[Work to complete]: Reproduce the lines from the line with "common name: Brandbægerfrøvikler" to the line with "scientific name: Trigonella cretica", substituting "division" for every occurrence of "phylum" and leaving all else unchanged.

[Data listing]
-.-.-

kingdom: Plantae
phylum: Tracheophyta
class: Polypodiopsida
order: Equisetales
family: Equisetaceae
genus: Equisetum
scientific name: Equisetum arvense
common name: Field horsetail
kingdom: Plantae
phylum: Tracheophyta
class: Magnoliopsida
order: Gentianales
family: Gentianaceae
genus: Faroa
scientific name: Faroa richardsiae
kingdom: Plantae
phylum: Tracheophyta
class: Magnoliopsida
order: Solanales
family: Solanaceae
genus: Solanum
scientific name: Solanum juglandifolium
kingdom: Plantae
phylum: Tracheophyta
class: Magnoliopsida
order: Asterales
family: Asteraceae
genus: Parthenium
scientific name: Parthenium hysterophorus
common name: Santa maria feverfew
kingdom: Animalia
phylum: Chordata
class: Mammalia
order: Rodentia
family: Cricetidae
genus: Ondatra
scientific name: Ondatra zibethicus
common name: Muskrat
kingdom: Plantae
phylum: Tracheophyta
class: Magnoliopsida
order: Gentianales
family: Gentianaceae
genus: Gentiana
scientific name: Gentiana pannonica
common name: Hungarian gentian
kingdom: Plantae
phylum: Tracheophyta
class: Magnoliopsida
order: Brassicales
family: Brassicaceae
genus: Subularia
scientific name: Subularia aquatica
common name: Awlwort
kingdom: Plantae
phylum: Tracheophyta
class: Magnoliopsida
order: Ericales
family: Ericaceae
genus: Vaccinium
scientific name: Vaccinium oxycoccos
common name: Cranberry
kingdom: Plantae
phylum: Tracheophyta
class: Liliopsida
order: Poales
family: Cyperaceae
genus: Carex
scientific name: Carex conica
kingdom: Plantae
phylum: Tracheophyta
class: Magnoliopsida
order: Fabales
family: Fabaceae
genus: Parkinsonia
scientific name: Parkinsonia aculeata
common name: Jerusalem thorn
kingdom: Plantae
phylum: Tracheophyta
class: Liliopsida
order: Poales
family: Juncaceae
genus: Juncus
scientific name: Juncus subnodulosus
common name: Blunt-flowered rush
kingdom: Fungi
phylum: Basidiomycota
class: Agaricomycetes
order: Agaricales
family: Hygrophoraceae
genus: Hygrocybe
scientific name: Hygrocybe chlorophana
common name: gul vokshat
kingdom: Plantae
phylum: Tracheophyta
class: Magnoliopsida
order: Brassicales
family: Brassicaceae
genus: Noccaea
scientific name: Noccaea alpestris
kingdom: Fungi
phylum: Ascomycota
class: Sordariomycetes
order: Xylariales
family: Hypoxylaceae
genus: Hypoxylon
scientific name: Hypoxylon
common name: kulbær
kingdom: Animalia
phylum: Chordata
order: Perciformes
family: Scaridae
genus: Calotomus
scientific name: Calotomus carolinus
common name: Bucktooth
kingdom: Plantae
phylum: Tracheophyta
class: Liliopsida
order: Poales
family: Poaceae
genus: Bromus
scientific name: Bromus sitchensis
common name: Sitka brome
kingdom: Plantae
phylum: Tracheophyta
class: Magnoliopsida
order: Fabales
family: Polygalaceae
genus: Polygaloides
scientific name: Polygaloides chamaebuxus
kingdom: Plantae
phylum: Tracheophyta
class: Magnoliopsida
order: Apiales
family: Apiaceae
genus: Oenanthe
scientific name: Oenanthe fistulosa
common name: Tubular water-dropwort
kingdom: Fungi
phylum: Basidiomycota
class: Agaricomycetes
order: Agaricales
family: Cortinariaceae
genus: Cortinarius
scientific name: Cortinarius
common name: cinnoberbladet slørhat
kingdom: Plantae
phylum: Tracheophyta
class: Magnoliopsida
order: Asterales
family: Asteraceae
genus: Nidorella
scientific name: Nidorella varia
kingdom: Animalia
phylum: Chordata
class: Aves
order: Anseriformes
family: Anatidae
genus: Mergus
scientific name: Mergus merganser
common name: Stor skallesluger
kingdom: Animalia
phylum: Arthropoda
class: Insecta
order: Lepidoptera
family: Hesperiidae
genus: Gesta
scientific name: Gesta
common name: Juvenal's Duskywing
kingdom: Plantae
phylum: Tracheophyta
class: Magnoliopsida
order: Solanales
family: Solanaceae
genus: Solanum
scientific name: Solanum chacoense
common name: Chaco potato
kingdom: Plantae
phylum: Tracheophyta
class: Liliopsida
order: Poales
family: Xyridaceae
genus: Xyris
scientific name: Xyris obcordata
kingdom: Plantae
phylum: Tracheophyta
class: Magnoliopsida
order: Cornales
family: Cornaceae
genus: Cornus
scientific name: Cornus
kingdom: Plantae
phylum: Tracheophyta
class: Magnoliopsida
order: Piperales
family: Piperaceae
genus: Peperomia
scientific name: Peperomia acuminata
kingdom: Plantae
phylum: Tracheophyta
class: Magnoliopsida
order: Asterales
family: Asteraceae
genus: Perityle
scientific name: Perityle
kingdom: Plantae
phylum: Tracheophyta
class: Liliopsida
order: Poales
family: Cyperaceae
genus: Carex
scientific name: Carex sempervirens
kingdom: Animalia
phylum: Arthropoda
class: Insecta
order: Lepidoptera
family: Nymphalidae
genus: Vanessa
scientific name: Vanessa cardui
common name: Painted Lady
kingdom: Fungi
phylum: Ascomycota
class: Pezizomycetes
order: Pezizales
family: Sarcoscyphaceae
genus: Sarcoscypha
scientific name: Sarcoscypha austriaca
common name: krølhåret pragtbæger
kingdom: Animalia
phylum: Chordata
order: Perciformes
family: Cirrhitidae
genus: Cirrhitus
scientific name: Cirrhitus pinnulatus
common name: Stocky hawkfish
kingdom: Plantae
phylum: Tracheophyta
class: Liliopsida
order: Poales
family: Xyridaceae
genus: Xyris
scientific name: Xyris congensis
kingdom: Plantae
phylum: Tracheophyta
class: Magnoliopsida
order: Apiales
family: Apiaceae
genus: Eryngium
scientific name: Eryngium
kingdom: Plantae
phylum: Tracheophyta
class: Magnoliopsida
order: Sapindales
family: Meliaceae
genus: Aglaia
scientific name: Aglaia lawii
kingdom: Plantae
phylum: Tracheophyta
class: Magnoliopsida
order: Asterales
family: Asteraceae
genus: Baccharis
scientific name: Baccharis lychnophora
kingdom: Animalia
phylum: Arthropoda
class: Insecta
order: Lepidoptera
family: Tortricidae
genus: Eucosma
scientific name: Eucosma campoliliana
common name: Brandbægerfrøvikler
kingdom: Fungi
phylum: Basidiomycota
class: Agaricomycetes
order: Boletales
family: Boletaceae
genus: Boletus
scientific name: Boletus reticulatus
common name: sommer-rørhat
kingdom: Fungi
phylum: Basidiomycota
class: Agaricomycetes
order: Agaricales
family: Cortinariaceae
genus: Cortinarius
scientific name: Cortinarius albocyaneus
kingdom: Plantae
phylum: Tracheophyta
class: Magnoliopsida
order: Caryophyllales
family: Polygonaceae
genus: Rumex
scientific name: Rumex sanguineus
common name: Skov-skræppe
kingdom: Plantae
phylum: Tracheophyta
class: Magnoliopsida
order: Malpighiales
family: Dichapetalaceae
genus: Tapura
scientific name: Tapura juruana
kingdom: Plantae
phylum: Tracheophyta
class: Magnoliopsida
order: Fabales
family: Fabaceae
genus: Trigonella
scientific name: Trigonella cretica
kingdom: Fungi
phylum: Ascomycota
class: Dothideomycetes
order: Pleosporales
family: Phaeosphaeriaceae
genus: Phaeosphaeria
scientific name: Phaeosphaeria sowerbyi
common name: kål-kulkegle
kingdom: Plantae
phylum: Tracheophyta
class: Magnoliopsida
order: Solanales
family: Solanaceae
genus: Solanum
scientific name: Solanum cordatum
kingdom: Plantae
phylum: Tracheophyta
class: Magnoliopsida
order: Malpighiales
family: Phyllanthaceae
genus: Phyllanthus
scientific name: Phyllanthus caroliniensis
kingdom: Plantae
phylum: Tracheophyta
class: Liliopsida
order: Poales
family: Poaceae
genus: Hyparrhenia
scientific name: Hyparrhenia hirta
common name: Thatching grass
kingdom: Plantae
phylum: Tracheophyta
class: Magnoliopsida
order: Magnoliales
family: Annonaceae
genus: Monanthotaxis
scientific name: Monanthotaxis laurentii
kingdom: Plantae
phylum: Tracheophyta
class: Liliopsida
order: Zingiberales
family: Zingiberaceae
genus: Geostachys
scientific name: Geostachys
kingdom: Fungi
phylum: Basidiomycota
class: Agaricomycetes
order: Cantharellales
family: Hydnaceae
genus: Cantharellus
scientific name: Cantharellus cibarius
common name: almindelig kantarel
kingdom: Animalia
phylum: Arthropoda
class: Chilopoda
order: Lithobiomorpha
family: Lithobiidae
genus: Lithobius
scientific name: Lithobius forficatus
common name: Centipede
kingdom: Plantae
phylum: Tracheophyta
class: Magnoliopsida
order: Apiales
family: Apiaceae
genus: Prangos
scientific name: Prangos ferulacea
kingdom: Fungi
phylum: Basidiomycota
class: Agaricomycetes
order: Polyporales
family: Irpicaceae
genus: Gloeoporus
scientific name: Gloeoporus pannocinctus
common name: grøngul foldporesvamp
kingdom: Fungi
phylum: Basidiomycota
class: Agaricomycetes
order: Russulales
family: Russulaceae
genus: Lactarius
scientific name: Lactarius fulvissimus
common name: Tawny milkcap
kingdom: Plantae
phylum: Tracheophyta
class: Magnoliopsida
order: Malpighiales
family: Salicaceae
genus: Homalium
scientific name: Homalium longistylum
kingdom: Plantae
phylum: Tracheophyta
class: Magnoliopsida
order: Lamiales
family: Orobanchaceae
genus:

-.-.-

[Correct result]:
common name: Brandbægerfrøvikler
kingdom: Fungi
division: Basidiomycota
class: Agaricomycetes
order: Boletales
family: Boletaceae
genus: Boletus
scientific name: Boletus reticulatus
common name: sommer-rørhat
kingdom: Fungi
division: Basidiomycota
class: Agaricomycetes
order: Agaricales
family: Cortinariaceae
genus: Cortinarius
scientific name: Cortinarius albocyaneus
kingdom: Plantae
division: Tracheophyta
class: Magnoliopsida
order: Caryophyllales
family: Polygonaceae
genus: Rumex
scientific name: Rumex sanguineus
common name: Skov-skræppe
kingdom: Plantae
division: Tracheophyta
class: Magnoliopsida
order: Malpighiales
family: Dichapetalaceae
genus: Tapura
scientific name: Tapura juruana
kingdom: Plantae
division: Tracheophyta
class: Magnoliopsida
order: Fabales
family: Fabaceae
genus: Trigonella
scientific name: Trigonella cretica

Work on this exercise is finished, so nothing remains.